I can’t imagine life without her now.  She is my life.  The center of my cosmos.  My sunshine.

It’s so hard developing a career as a horror writer while her gentle grace & beauty touches me, fills me, every day.

Athena simply glowed that morning of her first day to school.  Her smile could not be erased.  Even under the weight of a Dora backpack double her size, nothing would stop this girl.  Instantly, my fears melted.  Watching her march to school, I realized, with great awe & admiration, that at only 3 years of age, Athena was already living up to her namesake.
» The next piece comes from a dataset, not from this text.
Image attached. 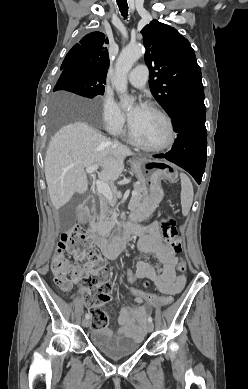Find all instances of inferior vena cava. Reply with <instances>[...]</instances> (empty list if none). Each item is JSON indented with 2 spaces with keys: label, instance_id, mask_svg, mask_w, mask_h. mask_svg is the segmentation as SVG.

It is said that when one dies, one shall see key moments of their life roll before their darkening eyes as a new light illuminates.  Of course, I cannot say if this is true.  If it is, I am prepared.  I’m prepared for the dark times in my life that of which I am least proud, days & moments I now wish I could take back.  Live a different way.  I’m prepared for my accountability.  But I do hope I get to relive the treasures I’ve witnessed one more time, the very best saved for last before my eyes slip shut and, if allowed, take them with me from this life to the next.  Something new has been added to my cherished collection:

Athena approached the main entrance to the school.  The doors swung open, revealing nine small bodies huddled in a circle, and in unison, their curious faces broke into jubilant smiles.  I’ve seen few things brighter.  Here were children with delays similar as my daughter, yet their expressions spoke nothing of the sort.  After an introduction from her new pre-K teacher, my daughter was, in fact, swallowed whole.  By pure, radiant love.

The children took Athena by the hand & welcomed her to school – welcomed her, in an odd yet special way, home – as if they’d been awaiting her arrival for some time.  My wife & I barely had a chance to hug & kiss her before she was swept away in their embrace.  The only thing greater than that moment was my daughter’s own radiance.   Then, as the doors slowly closed behind her, I glimpsed that tiny piece of Heaven.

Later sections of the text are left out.